I can’t help but think how this affects the clients I serve. I know me being home is not good for them, as they need me. My team serves predominantly Black and Brown men, and yet sometimes I feel like my team is tone deaf. I wonder often how they can serve people who they really don’t care to see. This professional long-handled spoon that is moderately being offered up as a remedy for Black grief is not enough to deliver services effectively. Me being the only Black and Puerto Rican male on this team has offered some representation and hope for these men, as some of them have never seen a Black or Brown clinician. But here I am, in my apartment, banished in the shadows of cultural annihilation, hiding for the sake of my own mental well-being.

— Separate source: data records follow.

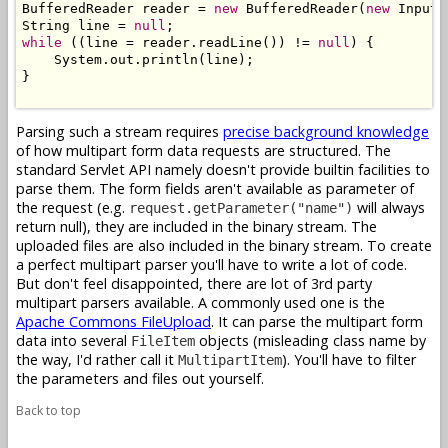
BufferedReader reader = 
new
 BufferedReader(
new
 InputS
String line = 
null
while
 ((line = reader.readLine()) != 
null
) {

    System.out.println(line);

}

Parsing such a stream requires
precise background knowledge
of how multipart form data requests are structured. The
standard Servlet API namely doesn't provide builtin facilities to
parse them. The form fields aren't available as parameter of
the request (e.g.
will always
request.getParameter("name")
return null), they are included in the binary stream. The
uploaded files are also included in the binary stream. To create
a perfect multipart parser you'll have to write a lot of code.
But don't feel disappointed, there are lot of 3rd party
multipart parsers available. A commonly used one is the
Apache Commons FileUpload
. It can parse the multipart form
data into several
objects (misleading class name by
FileItem
the way, I'd rather call it
). You'll have to filter
MultipartItem
the parameters and files out yourself.
Back to top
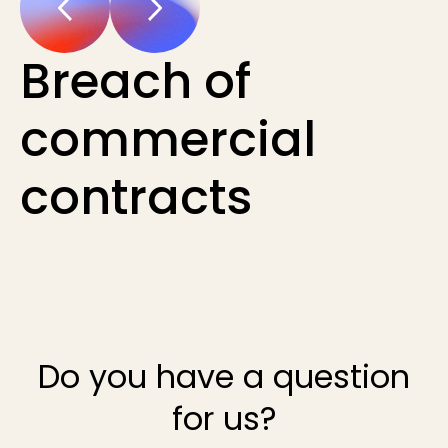
Breach of
commercial
contracts
Do you have a question
for us?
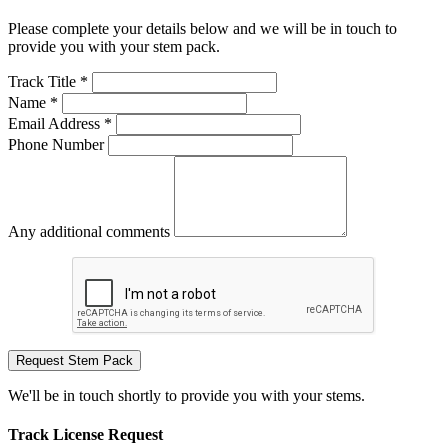
Please complete your details below and we will be in touch to
provide you with your stem pack.
Track Title *
Name *
Email Address *
Phone Number
Any additional comments
Request Stem Pack
We'll be in touch shortly to provide you with your stems.
Track License Request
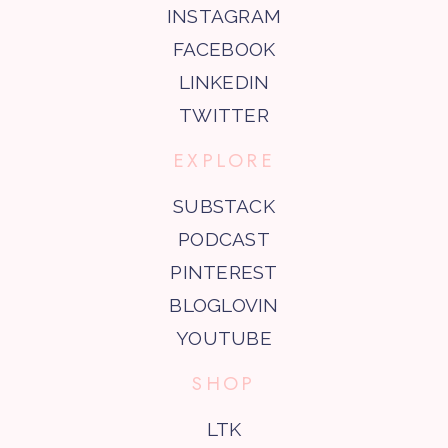
INSTAGRAM
FACEBOOK
LINKEDIN
TWITTER
EXPLORE
SUBSTACK
PODCAST
PINTEREST
BLOGLOVIN
YOUTUBE
SHOP
LTK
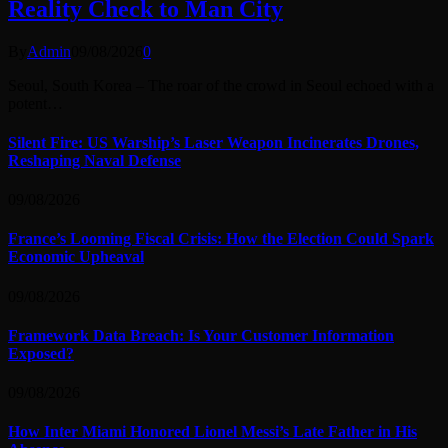
Reality Check to Man City
By
Admin
09/08/2026
0
Seoul, South Korea – The roar of the crowd in Seoul echoed with a
potent…
Silent Fire: US Warship’s Laser Weapon Incinerates Drones,
Reshaping Naval Defense
09/08/2026
France’s Looming Fiscal Crisis: How the Election Could Spark
Economic Upheaval
09/08/2026
Framework Data Breach: Is Your Customer Information
Exposed?
09/08/2026
How Inter Miami Honored Lionel Messi’s Late Father in His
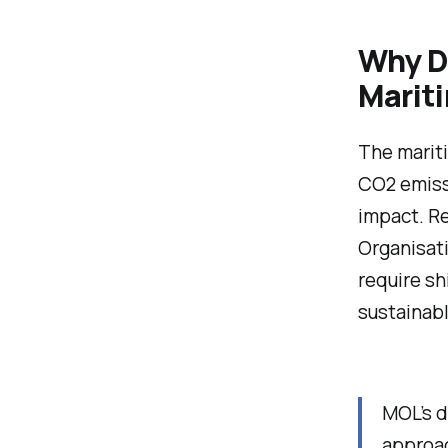
Why De
Marit
The mariti
CO2 emissi
impact. Re
Organisati
require s
sustainabl
MOL’s d
approac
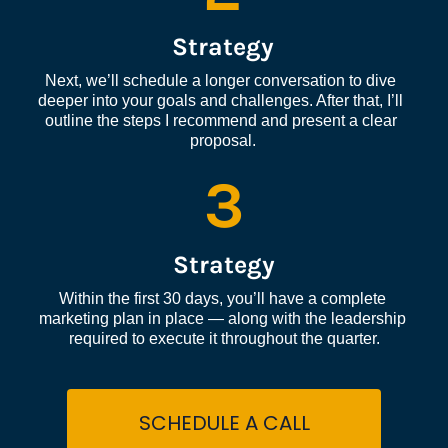
Strategy
Next, we’ll schedule a longer conversation to dive 
deeper into your goals and challenges. After that, I’ll 
outline the steps I recommend and present a clear 
proposal.
3
Strategy
Within the first 30 days, you’ll have a complete 
marketing plan in place — along with the leadership 
required to execute it throughout the quarter.
SCHEDULE A CALL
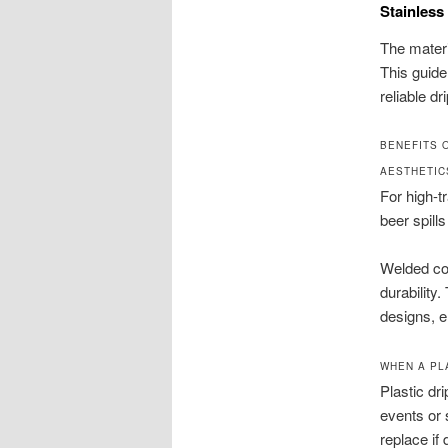
Stainless
The materi
This guide
reliable dr
BENEFITS 
AESTHETIC
For high-tr
beer spill
Welded cor
durability
designs, e
WHEN A PL
Plastic dr
events or 
replace if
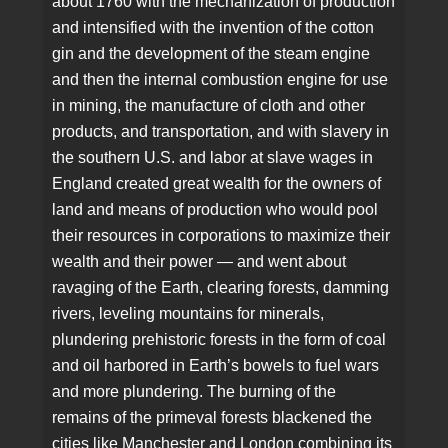
about 1760 with the mechanization of production
and intensified with the invention of the cotton
gin and the development of the steam engine
and then the internal combustion engine for use
in mining, the manufacture of cloth and other
products, and transportation, and with slavery in
the southern U.S. and labor at slave wages in
England created great wealth for the owners of
land and means of production who would pool
their resources in corporations to maximize their
wealth and their power — and went about
ravaging of the Earth, clearing forests, damming
rivers, leveling mountains for minerals,
plundering prehistoric forests in the form of coal
and oil harbored in Earth’s bowels to fuel wars
and more plundering. The burning of the
remains of the primeval forests blackened the
cities like Manchester and London combining its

I wonder how many other Black professionals have opted to leave their jobs for the sake of their own cultural survival. A Black flight, if you will? I assume many. As for me, I will go back to my job eventually. I will manage my grief after 4:30 p.m. I will sit through the morning meetings and continue to pray for relief as I navigate the tenets of White fragility and implicit biases. I will also pray for a resurrection of motivation, as well as the ability to be present, because my brothers need me. We need each other more now than ever. I just hope I live long enough to make a difference. I just hope I do not surrender to this different kind of murder, because sadly, if I do, the work will suffer.